Certain moments in history are so monumental that most people will never forget where they were when it happened or when they heard the news. For this generation, 9/11 is that moment.
I am sure I will always remember how I found out about 9/11. I had just recently started the fifth grade at Carr Elementary School in Torrance, Calif., and was nine days shy of my tenth birthday. Sometimes, my mom would turn on the news while I was getting ready for school, but she had not on that day. I walked to school that morning with no idea how the world had changed while I was sleeping. Once we were all in our seats, my teacher, Lauri Beard, told the class what had happened. The air grew heavy as a hush fell over the room. There was no sound but her voice.
I cannot repeat verbatim what she said to us, but the way she told us has always stuck with me. She did not try to sugarcoat things or pretend nothing was wrong just because we were children. She also did not try to scare us with talk of terrorists or warn us that we were under attack. She spoke to us straightforward, calmly, but with gravity. I cannot begin to imagine what she must have been feeling that morning, but I am sure having to tell a room full of mostly ten-year-olds something so horrible was no easy task. Whenever I think back to that awful day, I want to thank her for the way she handled such a difficult situation and the respect she gave us.
I can recall two ways in which my school attempted to convey the enormity of this tragedy to us students, and how they still resonate with me. When Miss Beard broke the news to my class, she told us that there had been enough people in the Twin Towers for them to qualify for their own ZIP code. On one of the following days, a row of easels was set up, each bearing a sheet of newspaper, covered with nothing but columns of names—thousands in all—of the dead and missing. I never would have imagined that mere text could have such a strong visual impact.
At the time, one of my best friends, Huda El-Haj, and her family happened to be Muslim. I remember her telling me about her father, who worked for the U.S. Postal Service, experiencing discrimination after 9/11. Years later, the Muslim Student Association at my community college, Cypress College, hosted Purple Hijab Day to raise awareness about domestic violence. They encouraged female students to don the hijab for a day to support the cause. I wore one of the lavender headscarves they were giving out and got dirty looks from at least a couple people.
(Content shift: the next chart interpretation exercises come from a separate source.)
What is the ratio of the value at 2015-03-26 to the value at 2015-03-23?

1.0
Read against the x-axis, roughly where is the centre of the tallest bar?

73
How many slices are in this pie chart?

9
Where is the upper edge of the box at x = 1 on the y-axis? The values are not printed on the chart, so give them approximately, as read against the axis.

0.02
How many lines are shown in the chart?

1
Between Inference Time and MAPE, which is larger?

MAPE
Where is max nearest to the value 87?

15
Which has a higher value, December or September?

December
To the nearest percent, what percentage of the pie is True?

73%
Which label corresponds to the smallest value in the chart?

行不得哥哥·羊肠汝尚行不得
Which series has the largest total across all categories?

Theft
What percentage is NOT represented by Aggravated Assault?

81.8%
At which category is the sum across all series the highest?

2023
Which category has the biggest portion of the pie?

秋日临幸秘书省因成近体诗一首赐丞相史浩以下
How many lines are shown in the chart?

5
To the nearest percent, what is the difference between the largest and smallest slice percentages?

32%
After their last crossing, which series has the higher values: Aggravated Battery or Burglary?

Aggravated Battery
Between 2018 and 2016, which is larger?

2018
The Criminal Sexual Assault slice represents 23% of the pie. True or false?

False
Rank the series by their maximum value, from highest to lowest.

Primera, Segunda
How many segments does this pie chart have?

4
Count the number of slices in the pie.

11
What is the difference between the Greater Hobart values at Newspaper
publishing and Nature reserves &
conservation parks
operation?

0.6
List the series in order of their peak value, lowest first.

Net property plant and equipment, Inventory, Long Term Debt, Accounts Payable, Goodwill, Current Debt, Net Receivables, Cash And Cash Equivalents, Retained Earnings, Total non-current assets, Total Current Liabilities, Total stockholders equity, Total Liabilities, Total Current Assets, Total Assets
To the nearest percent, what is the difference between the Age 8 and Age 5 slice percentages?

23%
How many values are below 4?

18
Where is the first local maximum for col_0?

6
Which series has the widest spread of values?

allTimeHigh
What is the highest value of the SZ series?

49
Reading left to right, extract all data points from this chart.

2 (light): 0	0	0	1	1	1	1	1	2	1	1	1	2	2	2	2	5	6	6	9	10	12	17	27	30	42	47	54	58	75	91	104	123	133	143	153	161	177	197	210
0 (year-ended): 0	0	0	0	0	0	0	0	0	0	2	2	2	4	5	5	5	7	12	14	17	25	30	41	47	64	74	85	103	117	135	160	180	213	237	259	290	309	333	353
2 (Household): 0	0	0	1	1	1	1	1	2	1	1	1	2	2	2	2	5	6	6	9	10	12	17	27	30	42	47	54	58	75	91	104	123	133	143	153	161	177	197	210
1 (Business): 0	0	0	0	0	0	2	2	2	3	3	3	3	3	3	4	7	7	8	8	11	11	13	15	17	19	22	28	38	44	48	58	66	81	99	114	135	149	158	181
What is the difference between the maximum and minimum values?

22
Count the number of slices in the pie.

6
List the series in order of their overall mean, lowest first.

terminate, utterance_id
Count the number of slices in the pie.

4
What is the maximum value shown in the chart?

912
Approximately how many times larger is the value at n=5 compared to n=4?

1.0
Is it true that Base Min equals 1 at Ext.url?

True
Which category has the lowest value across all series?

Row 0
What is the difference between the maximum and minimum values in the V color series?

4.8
I was not personally hurt by this, but I could not help but feel for those women who wear the hijab every day as an expression of their faith and are subject to the prejudice I received that day or much worse.
In the thirteen years since 9/11, I have developed an ever-deepening desire to understand the world as best I can. Among other things, I want to have at least a modest comprehension of global politics. That is why I chose to mark the anniversary by attending the Thirteenth Annual Jules Tygiel Memorial Forum on Post-9/11 World Affairs, held on the 13th anniversary at SF State.
The assembled panel spoke on a number of political topics, centered around the ongoing turmoil in the Middle East, politics in India, the Russia-Ukraine conflict, and U.S. foreign policy. I found the whole discussion fascinating, but the discourse on the Middle East was what I found to be most fitting given the date. Fred Astern, a professor of Jewish studies, pointed out that we cannot yet know how the current state of world affairs will look when framed in a greater historical context. He elicited laughter from the packed room when he said, “the French Revolution—we don’t know how that’s going to turn out.” He also encouraged a shift from the predominant western view of the conflict in the Middle East that “emphasizes European colonialism and imperialism.”
The moderator, history professor Maziar Behrooz, explained some of the similarities and differences between Wahhabism, the Muslim Brotherhood, and Salafism, which are all derived from Islam. I found his description of the Muslim Brotherhood most interesting; Behrooz called it a “reformed” Islam and said that it encourages followers to be Muslim while accepting the likes of modern technology and reason.
Andrei P. Tsygankov, professor of political science and international relations, offered a bit of advice. “The world is changing fundamentally,” he said. “We need to come up with a better definition of what is the world we live in.”
That will not be easy to do, and it will be even harder to come to something enough people can agree on. Still, Tsygankov is right – the world is not at all the place it was thirteen years ago.